Our proposed research sought to understand how movement of the muscle within the fluid drainage pathway of the eye (ciliary muscle) affects the eye pressure. This muscle has two functions; it allows us to change our focus to clearly see near or far objects, and it is a pathway for fluid drainage from the eye (uveoscleral outflow). We can change our focus at will, which means we have conscious control over this muscle. Our study supported the idea that the more we move the muscle (change our focus), the more fluid is squeezed out of the eye and the lower the eye pressure. This idea was tested in three groups of adult volunteers aged 20-25 years, 40-49 years and 60-69 years. We tested how much the eye pressure changed when staring at a distance, when focusing up close, or when alternating between near and far vision. This was done for 10 minutes per test with a 20-minute rest in between tests. The results showed that alternating accommodation lowered eye pressure significantly and surprisingly the age of the person did not make a difference. This project helped to better understand how the ciliary muscle drains eye fluid and controls eye pressure. In a future study we will investigate glaucoma patients with high pressure with the ultimate goal of finding better treatments for this blinding disease.

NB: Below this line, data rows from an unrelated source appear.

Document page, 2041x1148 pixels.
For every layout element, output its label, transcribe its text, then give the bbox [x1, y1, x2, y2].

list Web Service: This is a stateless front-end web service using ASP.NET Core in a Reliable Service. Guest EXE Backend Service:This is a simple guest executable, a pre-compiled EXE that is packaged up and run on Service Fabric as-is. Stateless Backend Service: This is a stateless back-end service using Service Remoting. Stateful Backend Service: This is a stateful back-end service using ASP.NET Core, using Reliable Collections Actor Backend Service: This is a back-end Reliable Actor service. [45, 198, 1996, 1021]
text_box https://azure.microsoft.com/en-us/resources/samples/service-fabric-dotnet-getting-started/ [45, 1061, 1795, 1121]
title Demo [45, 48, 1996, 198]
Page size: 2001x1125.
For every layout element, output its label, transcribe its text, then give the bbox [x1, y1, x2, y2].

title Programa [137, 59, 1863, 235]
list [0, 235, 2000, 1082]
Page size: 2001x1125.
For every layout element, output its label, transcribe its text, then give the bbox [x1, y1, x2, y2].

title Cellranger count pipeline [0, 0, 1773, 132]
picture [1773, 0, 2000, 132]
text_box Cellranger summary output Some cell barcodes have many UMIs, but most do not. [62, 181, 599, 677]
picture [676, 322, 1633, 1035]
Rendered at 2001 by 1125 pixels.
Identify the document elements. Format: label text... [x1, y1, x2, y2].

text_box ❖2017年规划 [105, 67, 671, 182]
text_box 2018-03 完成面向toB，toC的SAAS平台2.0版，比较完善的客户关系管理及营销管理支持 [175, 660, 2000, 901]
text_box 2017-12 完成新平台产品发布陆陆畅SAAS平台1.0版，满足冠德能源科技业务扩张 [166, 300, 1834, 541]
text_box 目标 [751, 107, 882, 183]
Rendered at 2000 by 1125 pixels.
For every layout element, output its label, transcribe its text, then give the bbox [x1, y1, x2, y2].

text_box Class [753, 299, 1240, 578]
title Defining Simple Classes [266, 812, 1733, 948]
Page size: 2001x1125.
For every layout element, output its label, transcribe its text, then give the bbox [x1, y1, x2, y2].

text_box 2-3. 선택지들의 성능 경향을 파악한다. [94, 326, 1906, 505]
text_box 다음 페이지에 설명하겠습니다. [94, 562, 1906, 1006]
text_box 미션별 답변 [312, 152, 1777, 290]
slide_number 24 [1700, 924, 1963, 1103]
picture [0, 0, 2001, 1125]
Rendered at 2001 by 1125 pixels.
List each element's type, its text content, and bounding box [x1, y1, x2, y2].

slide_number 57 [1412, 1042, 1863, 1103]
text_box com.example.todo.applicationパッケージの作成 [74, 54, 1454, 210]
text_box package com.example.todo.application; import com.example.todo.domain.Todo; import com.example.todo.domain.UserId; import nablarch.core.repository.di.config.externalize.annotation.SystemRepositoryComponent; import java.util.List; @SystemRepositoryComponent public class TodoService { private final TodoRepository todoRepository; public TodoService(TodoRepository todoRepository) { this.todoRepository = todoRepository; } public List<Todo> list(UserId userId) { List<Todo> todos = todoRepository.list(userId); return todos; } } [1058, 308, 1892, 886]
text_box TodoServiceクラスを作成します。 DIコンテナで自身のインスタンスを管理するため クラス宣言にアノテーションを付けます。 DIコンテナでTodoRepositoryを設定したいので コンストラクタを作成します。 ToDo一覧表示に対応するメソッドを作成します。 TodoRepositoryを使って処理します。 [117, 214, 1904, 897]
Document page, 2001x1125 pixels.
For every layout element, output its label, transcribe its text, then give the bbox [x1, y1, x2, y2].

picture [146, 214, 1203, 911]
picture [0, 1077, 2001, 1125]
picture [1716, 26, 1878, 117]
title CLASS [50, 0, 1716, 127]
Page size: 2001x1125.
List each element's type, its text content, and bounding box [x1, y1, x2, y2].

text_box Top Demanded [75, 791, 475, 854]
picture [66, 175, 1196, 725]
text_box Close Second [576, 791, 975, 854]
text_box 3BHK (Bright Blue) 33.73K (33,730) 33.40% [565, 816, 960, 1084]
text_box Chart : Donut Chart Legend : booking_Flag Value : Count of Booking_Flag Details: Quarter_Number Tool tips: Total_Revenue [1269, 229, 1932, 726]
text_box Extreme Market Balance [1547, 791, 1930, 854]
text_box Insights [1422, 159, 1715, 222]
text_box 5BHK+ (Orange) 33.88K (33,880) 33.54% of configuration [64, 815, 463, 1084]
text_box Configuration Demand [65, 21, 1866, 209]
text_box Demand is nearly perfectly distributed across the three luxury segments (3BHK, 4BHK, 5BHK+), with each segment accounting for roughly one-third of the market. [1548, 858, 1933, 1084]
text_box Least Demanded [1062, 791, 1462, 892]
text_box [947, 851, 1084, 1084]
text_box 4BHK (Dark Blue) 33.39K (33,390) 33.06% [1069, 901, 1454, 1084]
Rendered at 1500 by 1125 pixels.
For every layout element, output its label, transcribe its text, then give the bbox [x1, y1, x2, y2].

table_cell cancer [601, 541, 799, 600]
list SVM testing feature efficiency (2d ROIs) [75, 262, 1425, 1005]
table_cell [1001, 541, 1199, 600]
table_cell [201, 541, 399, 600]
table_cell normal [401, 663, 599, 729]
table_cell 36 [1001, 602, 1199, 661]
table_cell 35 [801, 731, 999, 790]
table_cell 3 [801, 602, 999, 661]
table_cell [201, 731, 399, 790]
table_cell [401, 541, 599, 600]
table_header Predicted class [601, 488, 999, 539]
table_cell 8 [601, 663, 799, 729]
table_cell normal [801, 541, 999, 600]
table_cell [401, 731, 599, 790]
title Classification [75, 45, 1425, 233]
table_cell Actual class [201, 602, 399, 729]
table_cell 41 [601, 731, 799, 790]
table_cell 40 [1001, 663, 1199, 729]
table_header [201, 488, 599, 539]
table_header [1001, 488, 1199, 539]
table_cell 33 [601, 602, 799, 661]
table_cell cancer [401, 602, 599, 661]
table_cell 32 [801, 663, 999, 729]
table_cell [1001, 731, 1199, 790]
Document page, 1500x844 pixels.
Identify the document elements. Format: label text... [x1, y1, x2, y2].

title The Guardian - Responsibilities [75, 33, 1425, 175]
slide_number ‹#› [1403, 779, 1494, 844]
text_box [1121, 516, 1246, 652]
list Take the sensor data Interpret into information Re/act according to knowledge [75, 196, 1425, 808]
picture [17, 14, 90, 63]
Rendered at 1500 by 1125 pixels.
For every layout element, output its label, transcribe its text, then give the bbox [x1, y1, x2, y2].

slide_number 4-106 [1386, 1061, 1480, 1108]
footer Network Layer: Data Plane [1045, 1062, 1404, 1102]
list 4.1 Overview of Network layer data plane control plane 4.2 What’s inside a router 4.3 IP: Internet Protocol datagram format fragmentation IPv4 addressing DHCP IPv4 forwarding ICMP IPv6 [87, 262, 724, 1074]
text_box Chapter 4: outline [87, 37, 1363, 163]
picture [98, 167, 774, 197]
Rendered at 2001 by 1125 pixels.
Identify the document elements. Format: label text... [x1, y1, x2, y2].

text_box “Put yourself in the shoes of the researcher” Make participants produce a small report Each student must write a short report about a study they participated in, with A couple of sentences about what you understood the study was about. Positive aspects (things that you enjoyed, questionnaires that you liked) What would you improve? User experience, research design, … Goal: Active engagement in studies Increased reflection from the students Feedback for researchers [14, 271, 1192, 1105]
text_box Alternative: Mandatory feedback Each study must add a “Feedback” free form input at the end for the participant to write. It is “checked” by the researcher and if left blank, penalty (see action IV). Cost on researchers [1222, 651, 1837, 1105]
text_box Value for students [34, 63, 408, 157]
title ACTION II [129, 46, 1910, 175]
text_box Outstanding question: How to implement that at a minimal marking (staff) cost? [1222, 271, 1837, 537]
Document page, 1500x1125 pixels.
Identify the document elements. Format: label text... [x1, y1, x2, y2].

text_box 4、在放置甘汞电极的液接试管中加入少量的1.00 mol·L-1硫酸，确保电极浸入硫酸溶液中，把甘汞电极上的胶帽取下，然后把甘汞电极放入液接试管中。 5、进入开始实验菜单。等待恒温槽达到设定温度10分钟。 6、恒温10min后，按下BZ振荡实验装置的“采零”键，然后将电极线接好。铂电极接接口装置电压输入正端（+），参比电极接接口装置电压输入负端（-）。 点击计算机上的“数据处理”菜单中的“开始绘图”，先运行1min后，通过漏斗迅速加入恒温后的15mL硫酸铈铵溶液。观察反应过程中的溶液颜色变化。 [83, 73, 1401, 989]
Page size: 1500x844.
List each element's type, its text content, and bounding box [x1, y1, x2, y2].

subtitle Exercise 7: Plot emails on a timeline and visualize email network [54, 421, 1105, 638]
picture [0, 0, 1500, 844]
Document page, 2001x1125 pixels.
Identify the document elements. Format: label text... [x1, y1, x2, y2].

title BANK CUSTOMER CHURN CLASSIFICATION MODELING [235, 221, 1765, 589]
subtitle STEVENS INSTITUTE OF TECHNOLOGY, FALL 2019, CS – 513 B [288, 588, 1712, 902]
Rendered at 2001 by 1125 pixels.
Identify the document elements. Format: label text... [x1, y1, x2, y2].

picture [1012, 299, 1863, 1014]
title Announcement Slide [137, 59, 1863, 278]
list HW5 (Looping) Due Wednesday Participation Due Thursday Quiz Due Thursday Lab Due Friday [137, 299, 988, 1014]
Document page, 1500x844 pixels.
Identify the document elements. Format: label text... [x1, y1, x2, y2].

In glaucoma, there is extracellular matrix (ECM) remodeling of the optic nerve head (ONH). The ONH astrocytes and lamina cribrosa cells synthesize ECM proteins to support the ONH. However, in glaucoma, these cells cause the detrimental changes to the ONH. We want to understand the regulation involved in glaucomatous ECM remodeling of the ONH. In this study, we examined microRNAs (miRNAs) which are small molecules that silence gene expression. In this project, we treated human astrocytes and lamina cribrosa cells with or without the profibrotic cytokine TGFβ2 to compare miRNA profiles. Our results identified profibrotic and anti-fibrotic miRNAs that are dysregulated in both astrocytes and lamina cribrosa cells with TGFβ2 treatment. We also observed by using small molecules that act as miRNA mimics, we can block the effects of TGFβ2 induced ECM expression or ECM related proteins that are associated with glaucoma. We believe miRNAs are of interest to help us understand the cellular mechanisms that occur in the glaucomatous ONH and may provide a novel therapy to treat glaucoma patients.